首先证明必要性("$\Rightarrow$")
由于曲线位于球面 $S^2(R)$ 上, 因此 $|r(s)|^2=R^2$. 对其求导, 得 $\langle\dot{r}(s),r(s)\rangle=0$, 即 $\dot{r}(s)\perp r(s)$. 对 $\langle\dot{r}(s),r(s)\rangle=0$ 两边再求导, 得
\[\langle\ddot{r}(s),r(s)\rangle+\langle\dot{r}(s),\dot{r}(s)\rangle=0.\]
注意到 $|\dot{r}(s)|=1$, 因此有
\[\langle\ddot{r}(s),r(s)\rangle=-1.\tag{$1$}\]
对上式进一步求导, 得
\[\langle\dddot{r}(s),r(s)\rangle+\langle\ddot{r}(s),\dot{r}(s)\rangle=0,\]
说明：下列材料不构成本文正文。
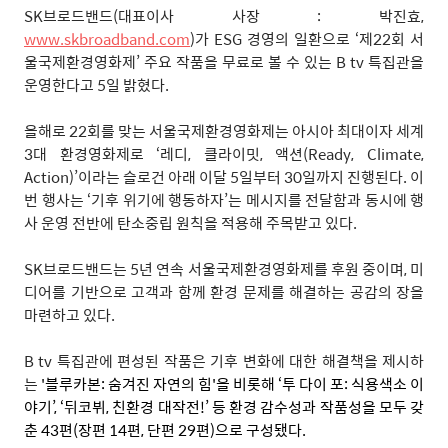
SK
브로드밴드
(
대표이사 사장
:
박진효
,
www.skbroadband.com
)
가
ESG
경영의 일환으로
‘
제
22
회 서
울국제환경영화제
’
주요 작품을 무료로 볼 수 있는
B tv
특집관을
운영한다고
5
일 밝혔다
.
올해로
22
회를 맞는 서울국제환경영화제는 아시아 최대이자 세계
3
대 환경영화제로
‘
레디
,
클라이밋
,
액션
(Ready, Climate,
Action)’
이라는 슬로건 아래 이달
5
일부터
30
일까지 진행된다
.
이
번 행사는
‘
기후 위기에 행동하자
’
는 메시지를 전달함과 동시에 행
사 운영 전반에 탄소중립 원칙을 적용해 주목받고 있다
.
SK
브로드밴드는
5
년 연속 서울국제환경영화제를 후원 중이며
,
미
디어를 기반으로 고객과 함께 환경 문제를 해결하는 공감의 장을
마련하고 있다
.
B tv
특집관에 편성된 작품은 기후 변화에 대한 해결책을 제시하
는
'
블루카본
:
숨겨진 자연의 힘
'
을 비롯해
‘
투 다이 포
:
식용색소 이
야기
’, ‘
뒤코뷔
,
친환경 대작전
!’
등 환경 감수성과 작품성을 모두 갖
춘
43
편
(
장편
14
편
,
단편
29
편
)
으로 구성됐다
.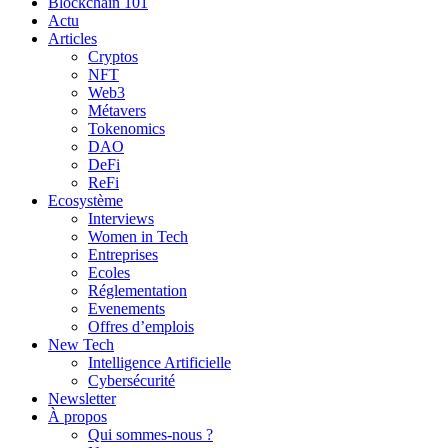
Blockchain 101
Actu
Articles
Cryptos
NFT
Web3
Métavers
Tokenomics
DAO
DeFi
ReFi
Ecosystème
Interviews
Women in Tech
Entreprises
Ecoles
Réglementation
Evenements
Offres d’emplois
New Tech
Intelligence Artificielle
Cybersécurité
Newsletter
À propos
Qui sommes-nous ?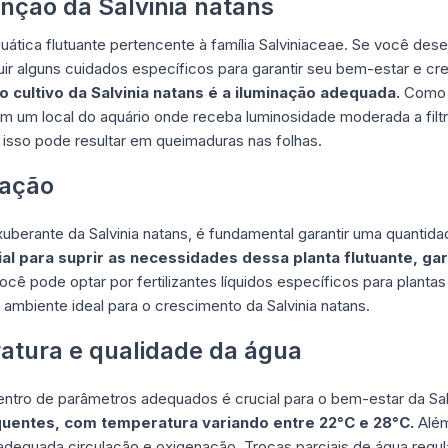
nção da Salvinia natans
quática flutuante pertencente à família Salviniaceae. Se você dese
uir alguns cuidados específicos para garantir seu bem-estar e c
 cultivo da Salvinia natans é a iluminação adequada.
Como u
 em um local do aquário onde receba luminosidade moderada a filt
is isso pode resultar em queimaduras nas folhas.
zação
berante da Salvinia natans, é fundamental garantir uma quantid
ial para suprir as necessidades dessa planta flutuante, ga
cê pode optar por fertilizantes líquidos específicos para plantas
ambiente ideal para o crescimento da Salvinia natans.
atura e qualidade da água
ntro de parâmetros adequados é crucial para o bem-estar da Sal
quentes, com temperatura variando entre 22°C e 28°C.
Além
 adequada circulação e oxigenação. Trocas parciais de água regul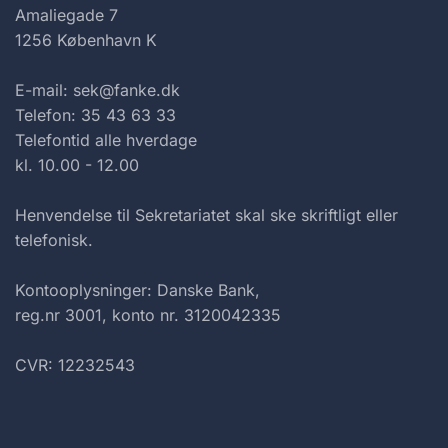
Amaliegade 7
1256 København K
E-mail: sek@fanke.dk
Telefon: 35 43 63 33
Telefontid alle hverdage
kl. 10.00 - 12.00
Henvendelse til Sekretariatet skal ske skriftligt eller
telefonisk.
Kontooplysninger: Danske Bank,
reg.nr 3001, konto nr. 3120042335
CVR: 12232543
要知道 $\ddot{r}(s)\perp\dot{r}(s)$ (因为 $|\dot{r}(s)|=1$), 所以得到
\[\langle\dddot{r}(s),r(s)\rangle=0.\tag{$2$}\]
这说明 $\dddot{r}(s)$ 与 位于球面的切平面内.
另一方面, 由 $r(s)\perp\dot{r}(s)$, 可知 $r(s)$ 可由 $e_2(s)$ 和 $e_3(s)$ 线性表示. 等价的, $r(s)$ 可由 $\ddot{r}(s)$ 和 $\dot{r}(s)\times\ddot{r}(s)$ 线性表示. 因此不妨设
\[r(s)=a\ddot{r}(s)+b\dot{r}(s)\times\ddot{r}(s).\]
将此式代入 $(2)$ 式, 得
\[a\langle\ddot{r}(s),\dddot{r}(s)\rangle+b\langle\dot{r}(s)\times\ddot{r}(s),\dddot{r}(s)\rangle=0.\]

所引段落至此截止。